Two of his points resonate especially strongly with what I described above:

  1. “We are in the 1960s” (11:04): centralized, expensive compute with immature abstractions. If that’s right, then the playbook for what comes next already exists — schedulers, filesystems, type systems, debuggers, package managers. The substrate changed. The engineering logic didn’t.

  2. “Not the year of agents — the decade of agents” (27:34): autonomy is a slider, not a switch. The systems architecture — memory management, verification interfaces, isolation primitives — doesn’t become obsolete as models improve. It becomes the infrastructure that lets you safely increase the autonomy setting.

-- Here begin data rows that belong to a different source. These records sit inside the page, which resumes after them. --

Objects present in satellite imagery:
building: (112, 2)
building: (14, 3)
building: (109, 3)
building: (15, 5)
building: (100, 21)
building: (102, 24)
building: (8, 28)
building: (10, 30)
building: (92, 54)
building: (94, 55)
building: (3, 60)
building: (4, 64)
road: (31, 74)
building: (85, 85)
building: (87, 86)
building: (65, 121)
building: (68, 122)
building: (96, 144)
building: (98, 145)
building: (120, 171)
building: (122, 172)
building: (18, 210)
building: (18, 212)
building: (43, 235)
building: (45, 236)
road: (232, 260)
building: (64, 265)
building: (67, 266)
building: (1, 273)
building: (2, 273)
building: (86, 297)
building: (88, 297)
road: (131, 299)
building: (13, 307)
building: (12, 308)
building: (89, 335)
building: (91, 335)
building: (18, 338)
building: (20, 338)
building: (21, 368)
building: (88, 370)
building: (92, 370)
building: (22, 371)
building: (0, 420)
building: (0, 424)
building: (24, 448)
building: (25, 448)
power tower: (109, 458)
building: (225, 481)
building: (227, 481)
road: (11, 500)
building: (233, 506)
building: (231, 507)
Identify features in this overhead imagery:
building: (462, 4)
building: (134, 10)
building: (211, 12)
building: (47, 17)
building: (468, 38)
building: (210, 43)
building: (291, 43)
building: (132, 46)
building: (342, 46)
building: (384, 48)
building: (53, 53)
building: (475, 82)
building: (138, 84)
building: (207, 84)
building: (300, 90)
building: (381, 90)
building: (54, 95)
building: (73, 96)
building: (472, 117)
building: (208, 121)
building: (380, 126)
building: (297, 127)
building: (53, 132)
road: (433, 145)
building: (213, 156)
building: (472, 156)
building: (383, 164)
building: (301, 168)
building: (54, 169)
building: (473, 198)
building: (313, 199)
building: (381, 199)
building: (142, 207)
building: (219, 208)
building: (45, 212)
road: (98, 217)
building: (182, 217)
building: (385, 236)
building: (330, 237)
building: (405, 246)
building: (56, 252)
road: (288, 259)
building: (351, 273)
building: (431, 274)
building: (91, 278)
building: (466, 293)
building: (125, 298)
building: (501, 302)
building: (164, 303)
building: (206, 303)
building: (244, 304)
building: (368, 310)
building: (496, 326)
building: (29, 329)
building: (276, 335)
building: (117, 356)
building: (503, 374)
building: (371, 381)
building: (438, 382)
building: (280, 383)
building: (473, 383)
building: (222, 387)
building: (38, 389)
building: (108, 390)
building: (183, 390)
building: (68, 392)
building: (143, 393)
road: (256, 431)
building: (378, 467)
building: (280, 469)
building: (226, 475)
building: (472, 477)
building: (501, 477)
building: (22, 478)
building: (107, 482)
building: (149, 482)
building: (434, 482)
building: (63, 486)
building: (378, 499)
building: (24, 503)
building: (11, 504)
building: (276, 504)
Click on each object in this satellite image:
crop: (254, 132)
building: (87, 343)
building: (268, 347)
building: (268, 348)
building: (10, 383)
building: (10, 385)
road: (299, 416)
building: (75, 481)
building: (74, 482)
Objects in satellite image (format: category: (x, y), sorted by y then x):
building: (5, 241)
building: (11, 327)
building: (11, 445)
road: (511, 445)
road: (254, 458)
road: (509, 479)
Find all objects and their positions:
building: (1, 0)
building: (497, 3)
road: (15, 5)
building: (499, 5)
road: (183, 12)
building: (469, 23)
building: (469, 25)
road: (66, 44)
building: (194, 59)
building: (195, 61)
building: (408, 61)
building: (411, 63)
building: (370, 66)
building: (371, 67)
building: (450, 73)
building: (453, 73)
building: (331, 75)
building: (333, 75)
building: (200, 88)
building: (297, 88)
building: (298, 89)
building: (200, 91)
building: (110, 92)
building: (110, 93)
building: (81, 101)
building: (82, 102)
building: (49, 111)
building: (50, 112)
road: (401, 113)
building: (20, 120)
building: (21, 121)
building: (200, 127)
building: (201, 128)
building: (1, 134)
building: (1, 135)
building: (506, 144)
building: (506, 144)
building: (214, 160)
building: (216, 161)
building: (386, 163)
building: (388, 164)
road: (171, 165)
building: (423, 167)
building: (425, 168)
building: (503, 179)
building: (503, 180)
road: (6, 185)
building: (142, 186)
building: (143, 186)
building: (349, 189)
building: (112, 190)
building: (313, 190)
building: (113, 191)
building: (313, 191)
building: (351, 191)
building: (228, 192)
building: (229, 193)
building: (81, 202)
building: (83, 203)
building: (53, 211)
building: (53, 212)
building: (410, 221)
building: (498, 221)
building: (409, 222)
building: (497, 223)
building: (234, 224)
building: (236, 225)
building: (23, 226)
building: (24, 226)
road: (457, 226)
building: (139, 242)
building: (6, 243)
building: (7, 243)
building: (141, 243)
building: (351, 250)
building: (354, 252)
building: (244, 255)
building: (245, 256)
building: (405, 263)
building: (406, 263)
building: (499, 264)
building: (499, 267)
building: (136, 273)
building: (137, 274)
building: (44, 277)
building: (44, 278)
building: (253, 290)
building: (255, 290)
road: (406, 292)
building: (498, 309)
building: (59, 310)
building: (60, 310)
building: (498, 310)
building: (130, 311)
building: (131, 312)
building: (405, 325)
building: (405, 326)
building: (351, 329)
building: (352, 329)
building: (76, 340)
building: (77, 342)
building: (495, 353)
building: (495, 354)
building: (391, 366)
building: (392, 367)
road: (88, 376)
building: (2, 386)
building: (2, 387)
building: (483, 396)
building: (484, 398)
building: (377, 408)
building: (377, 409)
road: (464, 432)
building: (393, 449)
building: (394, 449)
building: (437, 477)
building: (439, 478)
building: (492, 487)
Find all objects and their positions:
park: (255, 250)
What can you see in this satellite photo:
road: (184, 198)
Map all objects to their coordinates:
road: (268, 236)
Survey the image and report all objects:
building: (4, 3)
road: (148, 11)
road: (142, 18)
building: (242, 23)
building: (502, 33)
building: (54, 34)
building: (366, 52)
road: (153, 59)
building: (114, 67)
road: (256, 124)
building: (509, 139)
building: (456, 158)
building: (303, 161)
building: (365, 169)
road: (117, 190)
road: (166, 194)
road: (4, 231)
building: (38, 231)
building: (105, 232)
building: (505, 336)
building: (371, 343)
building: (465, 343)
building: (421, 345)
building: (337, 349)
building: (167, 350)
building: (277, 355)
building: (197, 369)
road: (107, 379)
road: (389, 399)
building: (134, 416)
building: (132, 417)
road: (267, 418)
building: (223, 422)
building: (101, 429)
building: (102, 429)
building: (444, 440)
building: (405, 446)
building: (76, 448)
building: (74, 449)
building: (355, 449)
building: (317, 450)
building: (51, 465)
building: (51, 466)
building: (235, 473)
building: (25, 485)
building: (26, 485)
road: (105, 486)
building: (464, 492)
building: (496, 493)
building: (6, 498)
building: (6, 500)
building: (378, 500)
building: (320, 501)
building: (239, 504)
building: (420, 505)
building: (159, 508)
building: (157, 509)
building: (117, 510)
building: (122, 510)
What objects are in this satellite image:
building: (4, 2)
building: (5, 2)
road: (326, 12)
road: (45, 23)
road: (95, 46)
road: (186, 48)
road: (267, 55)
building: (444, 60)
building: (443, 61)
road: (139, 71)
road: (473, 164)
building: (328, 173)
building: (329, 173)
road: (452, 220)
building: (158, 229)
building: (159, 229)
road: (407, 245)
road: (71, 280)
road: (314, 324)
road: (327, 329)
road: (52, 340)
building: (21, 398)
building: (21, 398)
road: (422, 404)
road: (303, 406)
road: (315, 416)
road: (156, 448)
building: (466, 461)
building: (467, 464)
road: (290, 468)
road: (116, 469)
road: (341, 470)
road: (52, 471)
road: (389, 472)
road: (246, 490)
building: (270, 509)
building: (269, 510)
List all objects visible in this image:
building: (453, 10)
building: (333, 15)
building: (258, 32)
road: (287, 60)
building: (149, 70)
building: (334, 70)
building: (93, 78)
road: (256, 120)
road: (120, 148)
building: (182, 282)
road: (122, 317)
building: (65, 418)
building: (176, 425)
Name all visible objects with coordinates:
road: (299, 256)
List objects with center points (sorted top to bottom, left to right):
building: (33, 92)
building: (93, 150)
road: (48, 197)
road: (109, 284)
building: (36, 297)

I use Karpathy here as triangulation, not authority. I arrived at these patterns through debugging my own workspace. His framing independently converges on the same terrain. That convergence is what gives me confidence the patterns are real and not just one person’s idiosyncratic setup.


What I’m betting on

The practical takeaway is simple: if you’re building agentic systems, study operating systems and programming language design as seriously as you study prompting.

The failure modes are catalogued. The engineering playbooks exist. The abstractions are waiting to be translated into this new medium — carefully, concretely, and with the epistemic humility that comes from knowing your execution substrate is partly made of stochastic language.

We’re in the early days of a long buildout. The question isn’t whether these tools will be needed. It’s who builds them first.